*** Opening of Document excerpt ***

This very basic claim – that codes specified the quality, nature or presence of a specific practice – required four design principles. Codes were collaboratively developed to reflect global conceptions of teaching quality and to capture variation in teaching within the eight participating countries/economies. The understanding and application of the codes also had to be scalable so that they could be used in a train-the-trainer model of implementation. This meant the codes had to be defined and operationalised in standardised ways so that bilingual observers could apply them. And finally, to support standardised application across countries/economies, codes had to focus on behaviours or aspects of teaching that are observable on video or present in teaching materials. Four cycles of iterative development with country/economy experts over roughly two years of development activities resulted in the final codes for the Study. In each iterative development cycle, codes were drafted and tested on pilot Study classroom videos and teaching materials; then refined and shared with external experts and countries/economies, and again revised, retested and refined further. Two codes (i.e. components related to risk-taking and clarity) did not work well in all countries and are not included in this report. All codes tested are detailed in the Technical Report.

*** Close of Document excerpt ***

_Instructions_.
A) According to the passage on teaching-quality codes, how many cycles of iterative development led to the final codes, and over roughly what period?
B) From the passage on teaching-quality codes, list in order every action applied to the codes within each iterative development cycle.
C) State whether each statement agrees with the passage on teaching-quality codes, and quote the words that decide it: (i) The codes were defined so that bilingual observers could apply them. (ii) The codes were meant to capture variation in teaching within a single country. (iii) Every code that was tested is included in this report.

*** Opening of Given data ***

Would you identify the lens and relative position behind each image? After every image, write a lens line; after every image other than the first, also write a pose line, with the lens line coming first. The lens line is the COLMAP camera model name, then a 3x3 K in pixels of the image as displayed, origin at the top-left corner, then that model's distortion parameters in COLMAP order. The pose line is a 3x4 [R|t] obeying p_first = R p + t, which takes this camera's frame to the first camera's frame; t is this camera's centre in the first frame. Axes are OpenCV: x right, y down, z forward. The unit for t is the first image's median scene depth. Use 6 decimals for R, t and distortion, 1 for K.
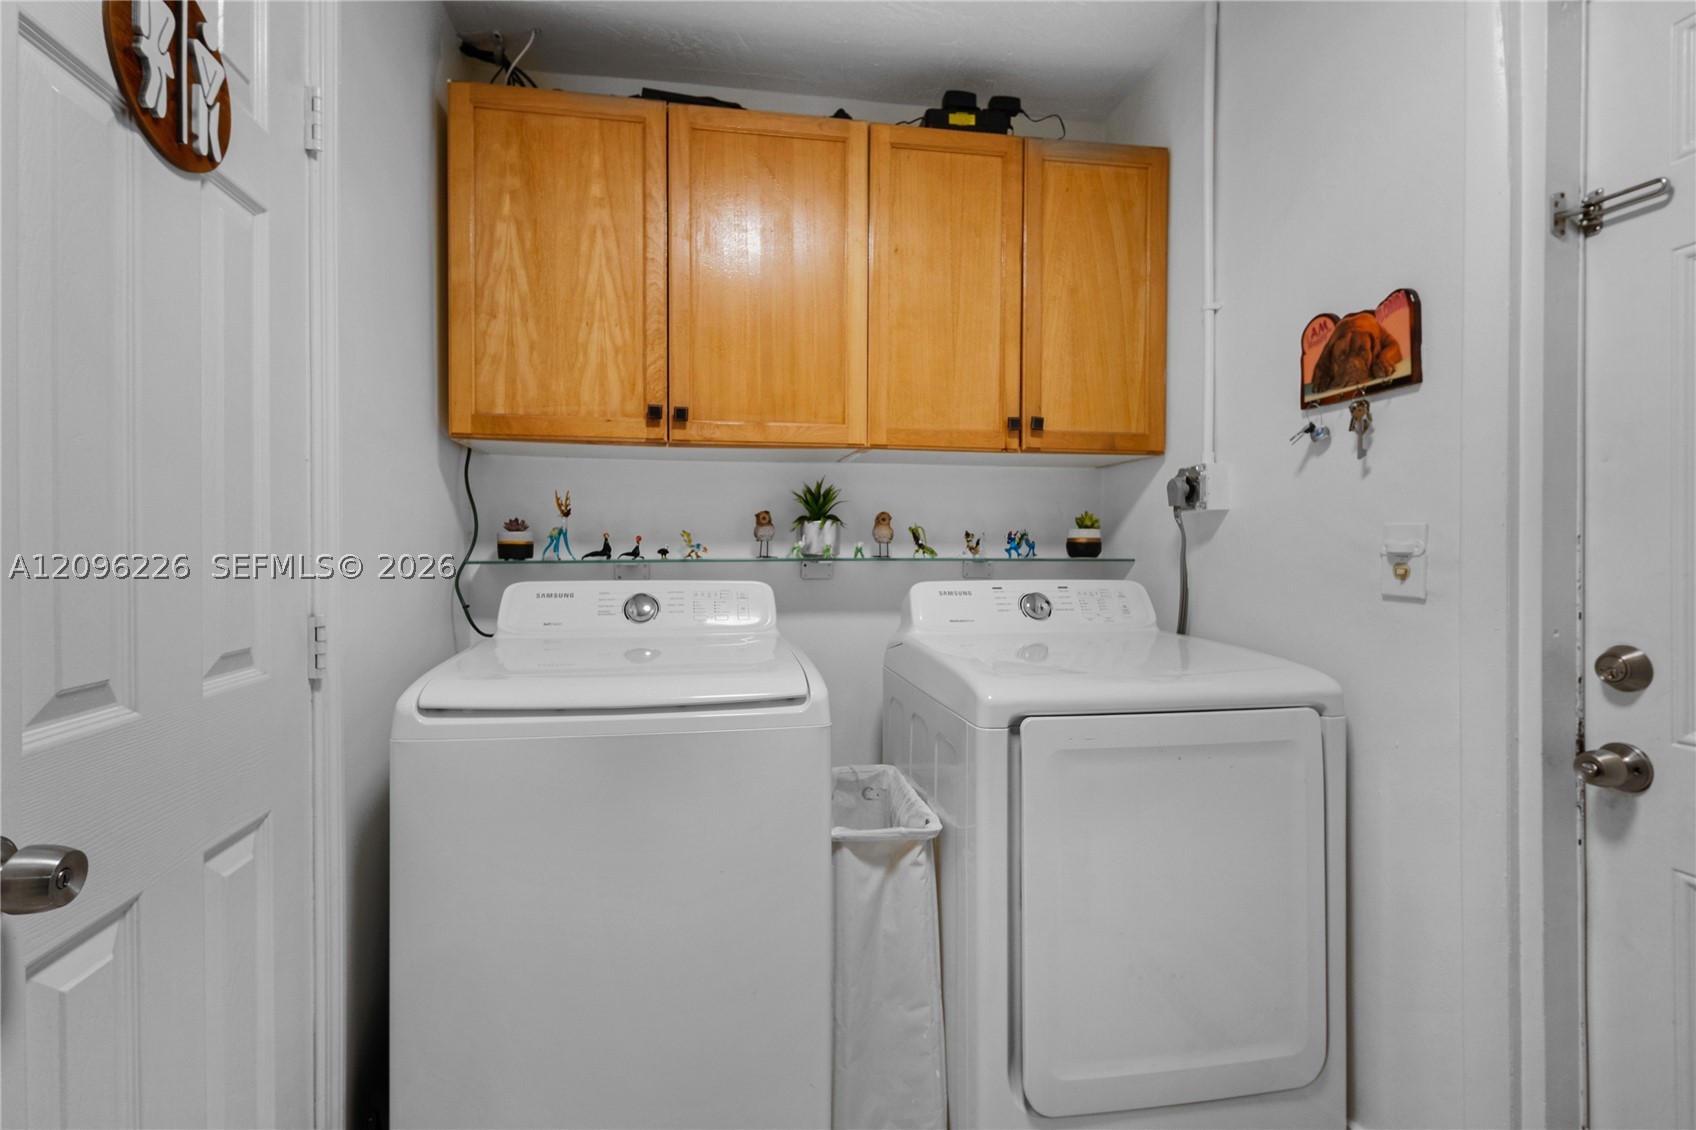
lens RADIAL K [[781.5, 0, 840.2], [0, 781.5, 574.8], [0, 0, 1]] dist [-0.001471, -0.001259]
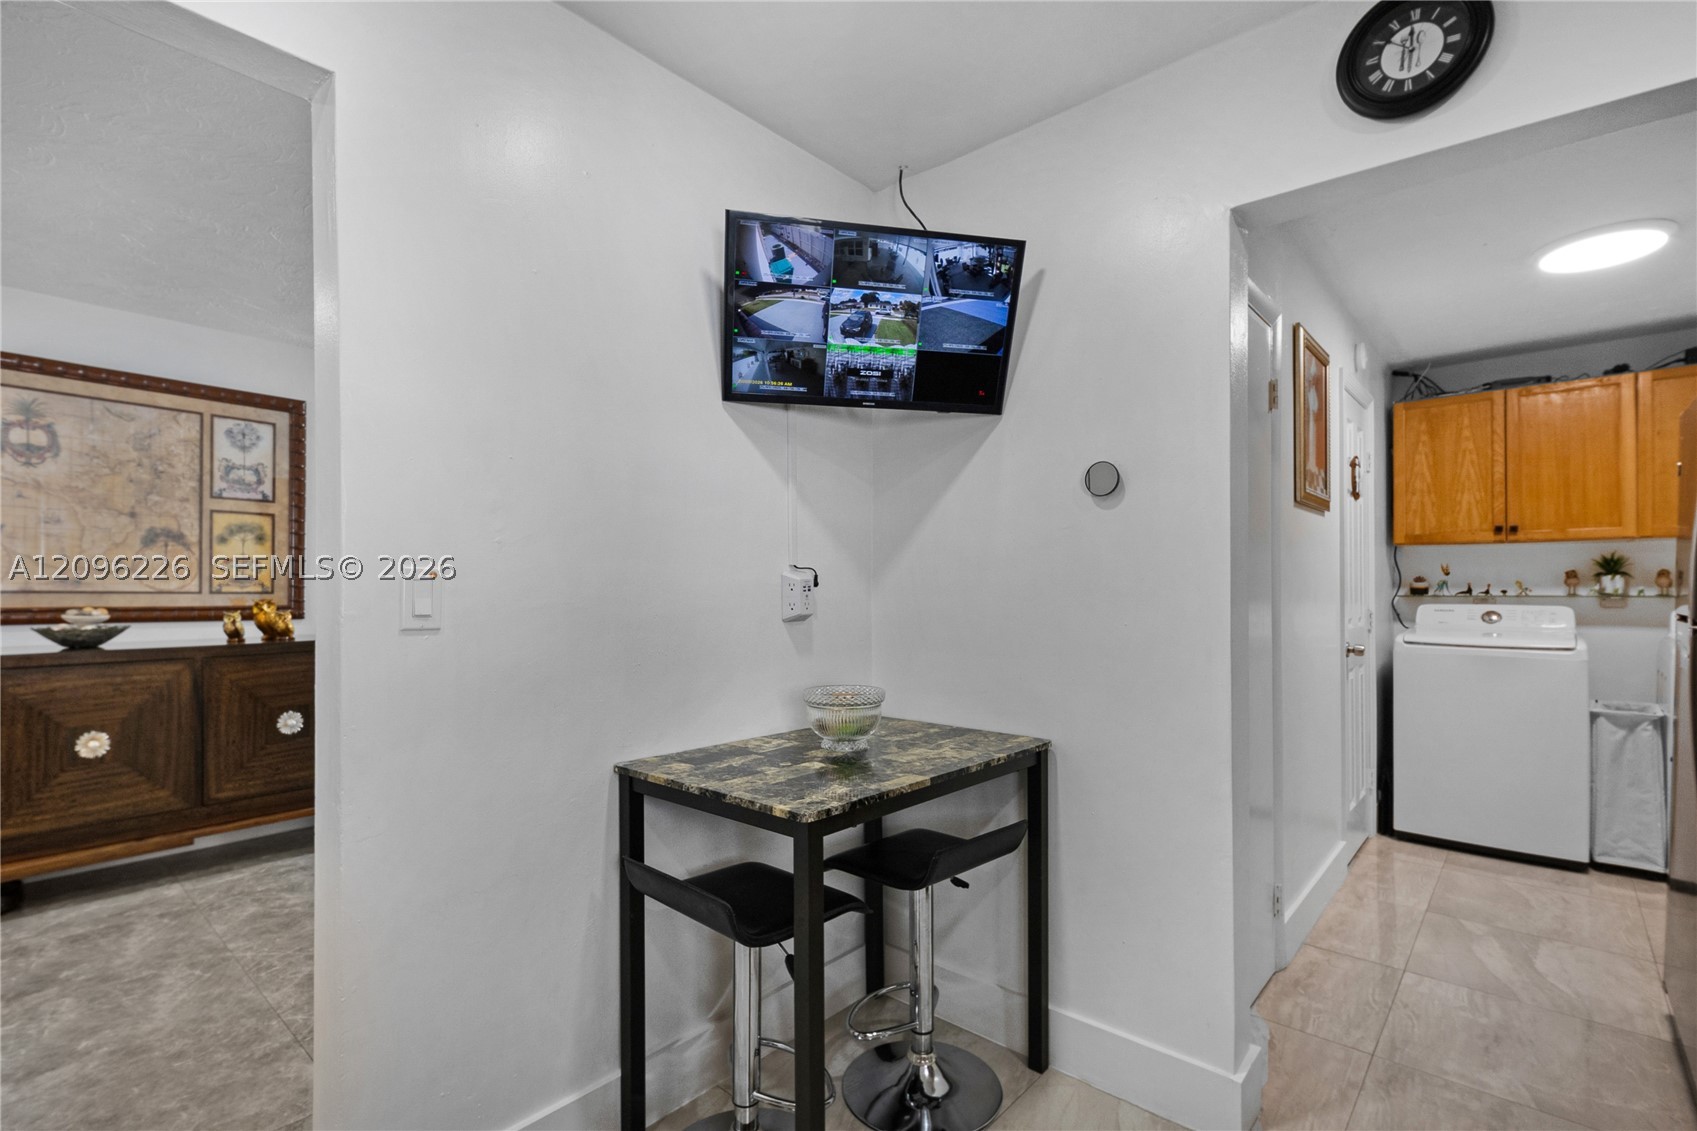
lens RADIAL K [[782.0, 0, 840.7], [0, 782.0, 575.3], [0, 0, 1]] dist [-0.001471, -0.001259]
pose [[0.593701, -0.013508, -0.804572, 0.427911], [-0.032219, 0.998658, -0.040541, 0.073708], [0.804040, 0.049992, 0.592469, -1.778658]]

*** Close of Given data ***
*** Opening of Given data ***

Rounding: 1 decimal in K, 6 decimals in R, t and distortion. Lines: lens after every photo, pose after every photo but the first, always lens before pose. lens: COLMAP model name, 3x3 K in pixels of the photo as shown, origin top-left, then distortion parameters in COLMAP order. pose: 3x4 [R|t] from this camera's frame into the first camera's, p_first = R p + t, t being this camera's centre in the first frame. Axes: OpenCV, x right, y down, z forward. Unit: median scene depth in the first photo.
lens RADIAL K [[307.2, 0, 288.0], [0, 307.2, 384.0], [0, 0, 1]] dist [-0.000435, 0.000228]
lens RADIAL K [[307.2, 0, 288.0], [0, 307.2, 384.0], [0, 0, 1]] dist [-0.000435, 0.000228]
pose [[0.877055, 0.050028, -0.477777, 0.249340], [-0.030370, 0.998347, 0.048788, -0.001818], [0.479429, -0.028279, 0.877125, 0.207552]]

*** Close of Given data ***
*** Opening of Given data ***

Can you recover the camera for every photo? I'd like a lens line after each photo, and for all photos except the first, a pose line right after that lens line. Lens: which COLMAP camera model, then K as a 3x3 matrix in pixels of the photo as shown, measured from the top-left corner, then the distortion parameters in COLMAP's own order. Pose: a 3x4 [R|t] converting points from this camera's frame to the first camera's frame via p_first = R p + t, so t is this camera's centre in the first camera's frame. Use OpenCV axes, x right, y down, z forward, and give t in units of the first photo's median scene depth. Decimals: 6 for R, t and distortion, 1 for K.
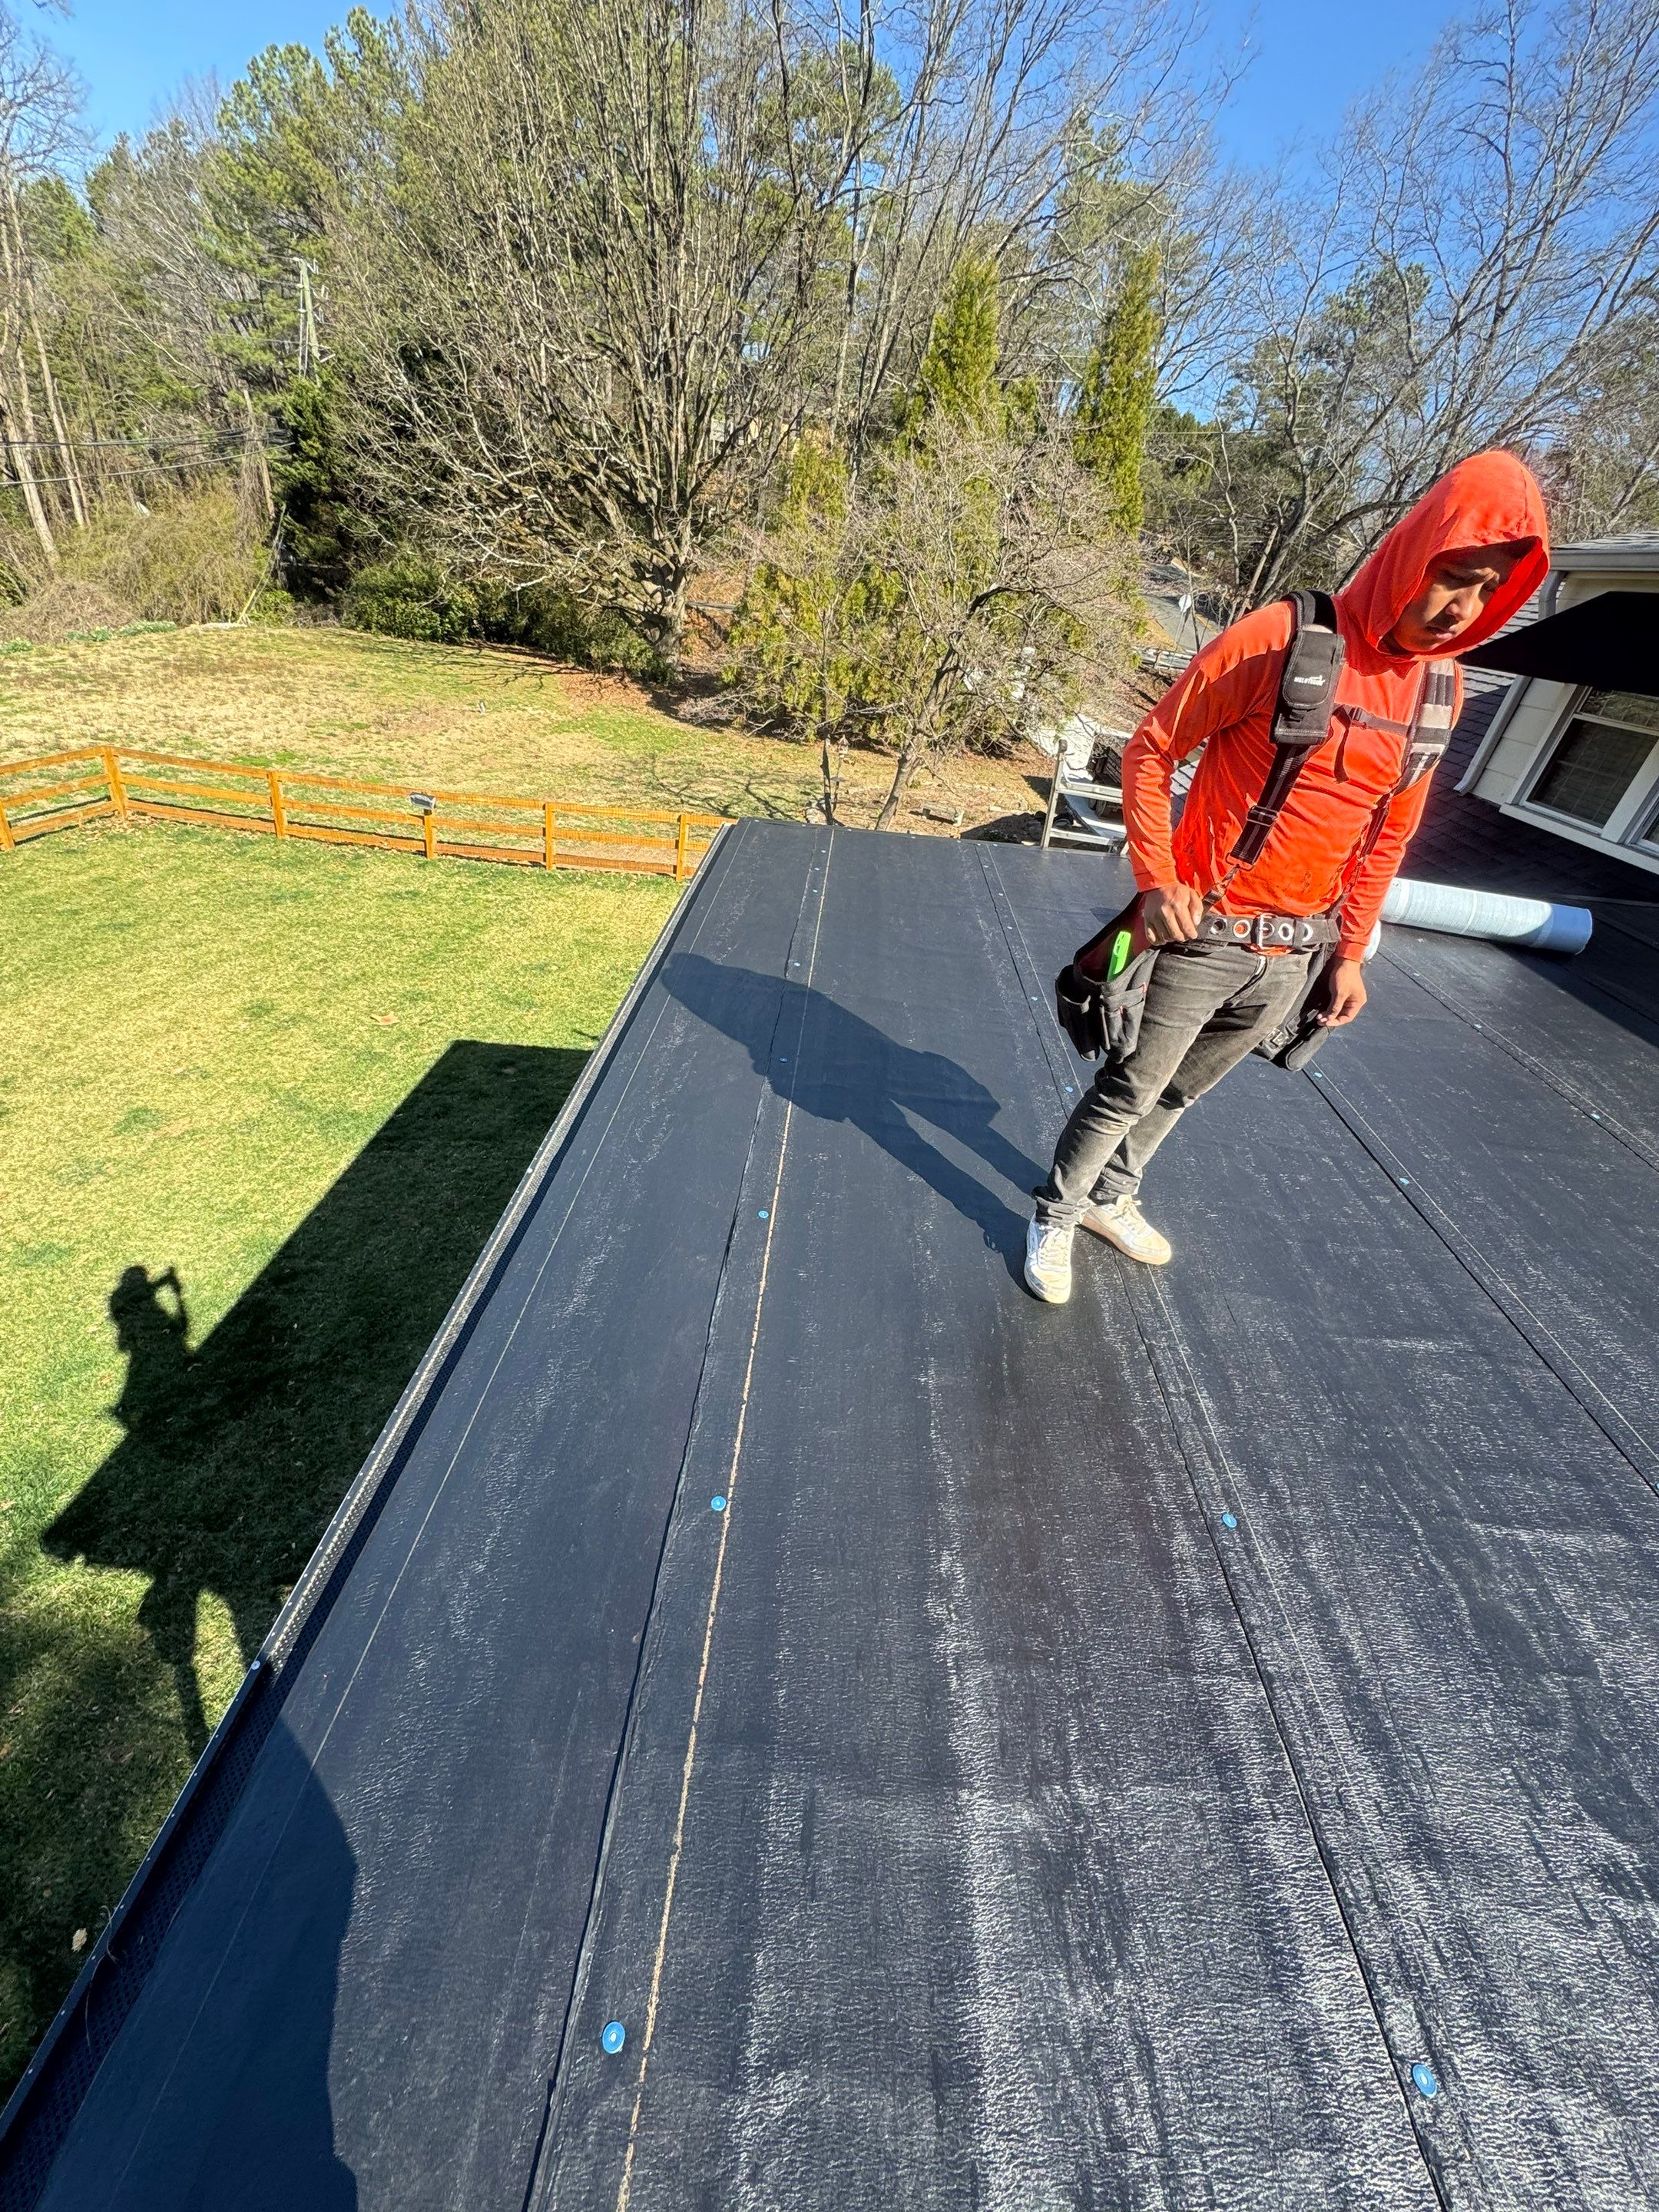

*** Close of Given data ***

_Answers provided_.
A) Four cycles, over roughly two years of development activities.

B)
1. Drafted
2. Tested on pilot Study classroom videos and teaching materials
3. Refined
4. Shared with external experts and countries/economies
5. Revised
6. Retested
7. Refined further

C)
(i) Yes: "defined and operationalised in standardised ways so that bilingual observers could apply them"
(ii) No: "to capture variation in teaching within the eight participating countries/economies"
(iii) No: "Two codes (i.e. components related to risk-taking and clarity) did not work well in all countries and are not included in this report"